She gets this poisoned tunic from Nessus, a wild centaur who abducts her and attempts to sexually assault her but promises her that his clothing will make her husband stay faithful to her if she gives it to him after Nessus is dead. This piece depicts the part of the story in which the kidnapping occurs. The image itself is striking in its peculiarity. Nessus is far more conventionally drawn in comparison to his captive; his only slightly strange feature is his exaggerated largeness, a choice which makes him look more menacing in his role as captor. This suggests that Deianeira's distorted appearance is meant to represent her fear and distress in this threatening situation.

Her head and neck are contorted to a frightening degree, but they place her head in direct opposition to Nessus' leering gaze. She is fighting as hard as she can to be free, even if her efforts are not getting her the results she wants. Her head's noticeable separation from her body communicates the mortal peril she is in on top of her emotional pain, as well - even if Nessus' goal is not to kill, he is a powerful mythical creature and she may easily not survive.

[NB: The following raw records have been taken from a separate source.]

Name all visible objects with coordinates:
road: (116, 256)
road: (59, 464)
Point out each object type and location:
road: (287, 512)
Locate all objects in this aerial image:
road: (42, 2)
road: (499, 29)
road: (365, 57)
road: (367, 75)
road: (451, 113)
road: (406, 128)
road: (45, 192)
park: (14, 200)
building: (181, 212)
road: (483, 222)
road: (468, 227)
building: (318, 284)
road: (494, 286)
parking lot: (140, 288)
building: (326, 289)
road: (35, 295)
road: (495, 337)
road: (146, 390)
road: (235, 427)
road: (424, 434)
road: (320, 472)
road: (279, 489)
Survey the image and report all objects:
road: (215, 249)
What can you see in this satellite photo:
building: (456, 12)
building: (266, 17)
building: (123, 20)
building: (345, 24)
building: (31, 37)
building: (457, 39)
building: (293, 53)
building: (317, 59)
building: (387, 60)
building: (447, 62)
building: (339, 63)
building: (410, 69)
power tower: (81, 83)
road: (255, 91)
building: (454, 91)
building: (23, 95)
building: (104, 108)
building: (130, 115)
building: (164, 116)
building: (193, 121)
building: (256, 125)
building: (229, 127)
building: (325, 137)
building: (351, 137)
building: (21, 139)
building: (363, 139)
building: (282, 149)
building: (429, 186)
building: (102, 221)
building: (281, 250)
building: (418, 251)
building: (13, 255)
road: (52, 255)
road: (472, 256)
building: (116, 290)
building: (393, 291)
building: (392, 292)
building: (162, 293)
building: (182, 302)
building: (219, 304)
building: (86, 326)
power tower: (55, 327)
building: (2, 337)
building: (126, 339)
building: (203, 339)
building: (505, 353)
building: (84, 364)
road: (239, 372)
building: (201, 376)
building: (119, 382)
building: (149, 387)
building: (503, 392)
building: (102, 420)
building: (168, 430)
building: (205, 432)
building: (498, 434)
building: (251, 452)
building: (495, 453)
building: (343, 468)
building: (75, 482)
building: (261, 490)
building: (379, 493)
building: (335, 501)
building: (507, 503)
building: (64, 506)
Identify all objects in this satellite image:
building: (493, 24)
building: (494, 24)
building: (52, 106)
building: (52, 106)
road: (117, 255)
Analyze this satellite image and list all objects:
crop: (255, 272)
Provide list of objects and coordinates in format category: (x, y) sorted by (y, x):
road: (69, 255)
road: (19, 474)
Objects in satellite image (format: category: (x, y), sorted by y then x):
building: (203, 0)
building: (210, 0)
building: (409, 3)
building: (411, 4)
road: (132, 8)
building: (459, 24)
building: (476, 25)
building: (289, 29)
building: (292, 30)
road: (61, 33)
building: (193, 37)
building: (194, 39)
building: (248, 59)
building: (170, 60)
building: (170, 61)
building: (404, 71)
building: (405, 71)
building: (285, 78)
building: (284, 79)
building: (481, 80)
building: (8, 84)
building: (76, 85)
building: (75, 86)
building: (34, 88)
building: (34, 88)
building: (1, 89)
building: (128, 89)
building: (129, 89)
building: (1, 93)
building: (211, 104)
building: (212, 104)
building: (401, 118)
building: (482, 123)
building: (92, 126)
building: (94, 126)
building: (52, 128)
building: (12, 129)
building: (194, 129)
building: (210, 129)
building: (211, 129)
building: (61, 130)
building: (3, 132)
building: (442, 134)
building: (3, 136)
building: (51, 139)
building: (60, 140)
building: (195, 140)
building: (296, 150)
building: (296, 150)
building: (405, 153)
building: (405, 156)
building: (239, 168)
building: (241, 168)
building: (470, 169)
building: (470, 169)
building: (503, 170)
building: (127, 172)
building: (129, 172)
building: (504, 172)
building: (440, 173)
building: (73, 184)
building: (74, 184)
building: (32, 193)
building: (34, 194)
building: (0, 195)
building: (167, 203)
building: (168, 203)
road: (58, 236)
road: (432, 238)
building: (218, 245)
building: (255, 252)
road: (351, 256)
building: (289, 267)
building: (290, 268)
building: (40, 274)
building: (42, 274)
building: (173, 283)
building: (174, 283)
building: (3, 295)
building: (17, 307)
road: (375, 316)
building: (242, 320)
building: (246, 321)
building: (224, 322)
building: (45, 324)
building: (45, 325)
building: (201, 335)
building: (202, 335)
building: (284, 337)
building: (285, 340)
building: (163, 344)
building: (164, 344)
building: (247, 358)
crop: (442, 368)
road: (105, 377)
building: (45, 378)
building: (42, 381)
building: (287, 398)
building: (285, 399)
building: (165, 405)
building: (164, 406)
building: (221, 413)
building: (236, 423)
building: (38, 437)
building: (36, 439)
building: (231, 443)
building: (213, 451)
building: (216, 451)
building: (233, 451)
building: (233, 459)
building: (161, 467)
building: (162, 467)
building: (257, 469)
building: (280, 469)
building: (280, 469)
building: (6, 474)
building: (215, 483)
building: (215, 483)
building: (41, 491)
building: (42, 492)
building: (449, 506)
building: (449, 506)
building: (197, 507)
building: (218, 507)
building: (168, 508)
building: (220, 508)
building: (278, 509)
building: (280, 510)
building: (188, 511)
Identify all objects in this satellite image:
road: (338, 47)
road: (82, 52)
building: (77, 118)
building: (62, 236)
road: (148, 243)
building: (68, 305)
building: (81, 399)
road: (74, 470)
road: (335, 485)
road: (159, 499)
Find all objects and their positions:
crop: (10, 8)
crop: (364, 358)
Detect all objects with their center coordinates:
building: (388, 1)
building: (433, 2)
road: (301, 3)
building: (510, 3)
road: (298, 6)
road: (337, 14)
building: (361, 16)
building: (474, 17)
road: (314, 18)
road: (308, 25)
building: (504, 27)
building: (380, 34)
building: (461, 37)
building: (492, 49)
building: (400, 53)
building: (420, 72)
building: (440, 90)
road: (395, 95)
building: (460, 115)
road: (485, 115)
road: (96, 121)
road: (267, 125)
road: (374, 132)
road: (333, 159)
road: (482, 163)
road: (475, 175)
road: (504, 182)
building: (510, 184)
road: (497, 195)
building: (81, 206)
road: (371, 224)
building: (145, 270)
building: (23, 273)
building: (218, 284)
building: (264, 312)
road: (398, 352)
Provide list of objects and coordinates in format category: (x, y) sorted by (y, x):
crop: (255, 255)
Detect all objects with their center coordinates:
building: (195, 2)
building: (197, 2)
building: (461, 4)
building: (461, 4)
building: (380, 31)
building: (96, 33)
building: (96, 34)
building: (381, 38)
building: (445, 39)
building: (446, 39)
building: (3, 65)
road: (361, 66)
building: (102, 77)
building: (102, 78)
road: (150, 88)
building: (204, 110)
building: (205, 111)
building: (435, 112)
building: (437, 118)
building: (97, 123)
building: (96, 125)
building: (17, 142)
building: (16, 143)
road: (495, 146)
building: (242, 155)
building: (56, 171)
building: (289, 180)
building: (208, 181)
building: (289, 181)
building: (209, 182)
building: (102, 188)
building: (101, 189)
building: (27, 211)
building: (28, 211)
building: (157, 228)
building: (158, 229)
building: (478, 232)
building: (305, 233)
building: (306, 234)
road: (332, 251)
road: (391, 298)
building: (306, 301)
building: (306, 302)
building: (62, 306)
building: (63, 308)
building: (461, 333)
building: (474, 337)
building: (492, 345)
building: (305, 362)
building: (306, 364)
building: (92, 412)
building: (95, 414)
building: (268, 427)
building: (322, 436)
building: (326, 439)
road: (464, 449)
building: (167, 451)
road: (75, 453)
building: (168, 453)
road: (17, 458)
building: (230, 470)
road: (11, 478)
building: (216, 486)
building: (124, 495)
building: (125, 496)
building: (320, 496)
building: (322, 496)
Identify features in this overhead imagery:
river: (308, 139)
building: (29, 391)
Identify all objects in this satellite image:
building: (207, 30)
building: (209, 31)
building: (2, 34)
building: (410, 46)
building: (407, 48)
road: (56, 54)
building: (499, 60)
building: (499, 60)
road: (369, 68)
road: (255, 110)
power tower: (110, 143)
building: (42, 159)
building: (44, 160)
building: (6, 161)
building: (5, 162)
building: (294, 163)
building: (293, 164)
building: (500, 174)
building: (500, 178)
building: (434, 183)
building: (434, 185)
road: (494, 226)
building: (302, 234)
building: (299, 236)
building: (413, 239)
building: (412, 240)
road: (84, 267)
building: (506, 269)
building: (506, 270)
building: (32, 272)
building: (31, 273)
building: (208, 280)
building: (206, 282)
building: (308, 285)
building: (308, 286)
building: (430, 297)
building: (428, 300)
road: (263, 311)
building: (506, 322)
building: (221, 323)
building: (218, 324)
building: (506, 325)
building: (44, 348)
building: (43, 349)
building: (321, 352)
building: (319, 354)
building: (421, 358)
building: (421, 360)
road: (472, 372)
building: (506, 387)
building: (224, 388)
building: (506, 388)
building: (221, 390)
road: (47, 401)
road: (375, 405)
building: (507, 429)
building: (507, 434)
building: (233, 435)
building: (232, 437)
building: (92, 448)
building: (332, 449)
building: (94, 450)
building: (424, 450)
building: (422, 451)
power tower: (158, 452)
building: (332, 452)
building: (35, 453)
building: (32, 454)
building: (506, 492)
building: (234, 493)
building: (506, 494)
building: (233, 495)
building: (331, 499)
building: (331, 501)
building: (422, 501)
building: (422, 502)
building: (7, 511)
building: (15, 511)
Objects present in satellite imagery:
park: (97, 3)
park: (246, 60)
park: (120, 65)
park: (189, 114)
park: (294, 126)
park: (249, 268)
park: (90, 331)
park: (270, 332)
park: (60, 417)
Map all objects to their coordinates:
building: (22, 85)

The sexual nature of this threat is clarified by the emphasis on her hips, thighs and rear and the way in which her torso twists unnaturally to expose her breasts to the viewer.

Deianeira's vulnerability is clear, and the intense exposure she faces parallels her own helplessness to stop the impending assault from happening; even if she were able to cover herself with an arm or position herself strategically to hide, it wouldn't make any difference to the end result. Instead, resistance is more important to her than modesty. The piece forces the viewer to grapple with the violence inherent to sexual assault while using mythological foundations to keep the image distanced enough from real crimes to remain respectful. It is uncomfortable to look at, but that is part of what makes it an excellent piece of art.